Datasets: How do I train my keras model using Tf Datasets

Created on 1 Jul 2019 · 8Comments · Source: tensorflow/datasets

What I need help with / What I was wondering
Im looking for a clear example to split the labels and examples into x_train and y_train/ x_test and y_test for the cifar100 dataset.

The keras model doesn't take in the tf datasets object into it's fit function.
What I've tried so far

import tensorflow as tf
import tensorflow_datasets as tfds

# tfds works in both Eager and Graph modes
tf.enable_eager_execution()

# See available datasets
print(tfds.list_builders())

# Construct a tf.data.Dataset
dataset = tfds.load(name="cifar100", split=tfds.Split.TRAIN)

# Build your input pipeline
dataset = dataset.shuffle(1024).batch(32).prefetch(tf.data.experimental.AUTOTUNE)
for features in dataset.take(1):
  image, label = features["image"], features["label"]
  print(type(image))
  print(type(label))

input_shape = (32,32, 3)
num_classes = 10
batch_size = 32
epochs = 10

l = tf.keras.layers

model = tf.keras.Sequential([
    l.Conv2D(
        32, 5, padding='same', activation='relu', input_shape=input_shape),
    l.MaxPooling2D((2, 2), (2, 2), padding='same'),
    l.BatchNormalization(),
    l.Conv2D(64, 5, padding='same', activation='relu'),
    l.MaxPooling2D((2, 2), (2, 2), padding='same'),
    l.Flatten(),
    l.Dense(1024, activation='relu'),
    l.Dropout(0.4),
    l.Dense(num_classes, activation='softmax')
])

model.summary()

callbacks = [tf.keras.callbacks.TensorBoard(log_dir=logdir, profile_batch=0)]

model.compile(
    loss=tf.keras.losses.categorical_crossentropy,
    optimizer='adam',
    metrics=['accuracy'])

model.fit(x_train, y_train,
          batch_size=batch_size,
          epochs=epochs,
          verbose=1,
          callbacks=callbacks,
          validation_data=(x_test, y_test))
score = model.evaluate(train_dt, val_dt, verbose=0)
print('Test loss:', score[0])
print('Test accuracy:', score[1])

It would be nice if...
I could get some way to convert the train_dt tensorflow dataset into something that is vaible to input in as x_train and y_train.

It's really irritating that a demo isn't there to do something so trivial.
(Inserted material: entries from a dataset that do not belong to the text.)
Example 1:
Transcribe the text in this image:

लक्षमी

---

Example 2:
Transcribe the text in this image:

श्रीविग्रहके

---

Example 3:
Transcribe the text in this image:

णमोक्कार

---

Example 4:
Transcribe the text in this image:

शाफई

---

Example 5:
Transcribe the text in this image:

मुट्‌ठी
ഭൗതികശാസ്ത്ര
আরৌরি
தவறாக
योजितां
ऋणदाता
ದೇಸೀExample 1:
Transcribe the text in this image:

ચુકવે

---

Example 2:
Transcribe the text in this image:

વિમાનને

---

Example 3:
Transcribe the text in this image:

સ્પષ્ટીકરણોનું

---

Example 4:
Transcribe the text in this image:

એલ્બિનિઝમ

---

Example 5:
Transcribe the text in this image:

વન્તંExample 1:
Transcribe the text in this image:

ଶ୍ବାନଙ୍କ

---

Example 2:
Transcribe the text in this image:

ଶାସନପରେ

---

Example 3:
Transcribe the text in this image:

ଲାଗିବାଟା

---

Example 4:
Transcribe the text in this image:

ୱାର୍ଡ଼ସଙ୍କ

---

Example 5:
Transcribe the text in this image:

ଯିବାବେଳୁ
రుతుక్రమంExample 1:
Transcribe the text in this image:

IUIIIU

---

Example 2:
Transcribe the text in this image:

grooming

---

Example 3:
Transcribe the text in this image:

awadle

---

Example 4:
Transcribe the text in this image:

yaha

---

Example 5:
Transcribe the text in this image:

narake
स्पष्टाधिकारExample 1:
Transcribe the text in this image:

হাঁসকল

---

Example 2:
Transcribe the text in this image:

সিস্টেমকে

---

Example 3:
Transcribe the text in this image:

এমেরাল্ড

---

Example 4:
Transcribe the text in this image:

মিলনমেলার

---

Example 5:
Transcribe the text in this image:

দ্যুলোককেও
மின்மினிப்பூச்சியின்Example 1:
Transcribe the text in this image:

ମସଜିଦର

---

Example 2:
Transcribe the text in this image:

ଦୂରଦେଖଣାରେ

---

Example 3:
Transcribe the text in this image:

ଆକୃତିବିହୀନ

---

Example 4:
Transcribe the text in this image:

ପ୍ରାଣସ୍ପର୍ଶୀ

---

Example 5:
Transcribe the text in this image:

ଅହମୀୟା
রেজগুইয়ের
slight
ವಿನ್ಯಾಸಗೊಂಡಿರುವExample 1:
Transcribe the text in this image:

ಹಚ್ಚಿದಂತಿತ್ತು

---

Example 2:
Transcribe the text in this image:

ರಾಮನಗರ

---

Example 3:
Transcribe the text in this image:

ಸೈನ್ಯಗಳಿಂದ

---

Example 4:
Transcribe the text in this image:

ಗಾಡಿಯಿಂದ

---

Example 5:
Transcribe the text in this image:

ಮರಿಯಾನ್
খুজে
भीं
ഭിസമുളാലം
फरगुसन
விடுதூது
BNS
What use is the colab demo notebook when it doesnt show us how to train a simple keras model with tf datasets. I though tensorflow is trying to unify everything...

Some help would be really appreciated.

help

Source

karanchahal

👍5

Most helpful comment

Note that for the documentation, let's try to use in_memory=True and
as_supervised=True instead of batch_size=-1 and manually splitting the
features. That way I think you could pass the dataset directly to the Keras
model.fit method.

On Mon, Jul 1, 2019 at 12:13 PM us notifications@github.com wrote:

Hey @karanchahal https://github.com/karanchahal thank you for feedback.
You are right the documentation about keras would be great. I will write
as soon as possible. Until then you can use this.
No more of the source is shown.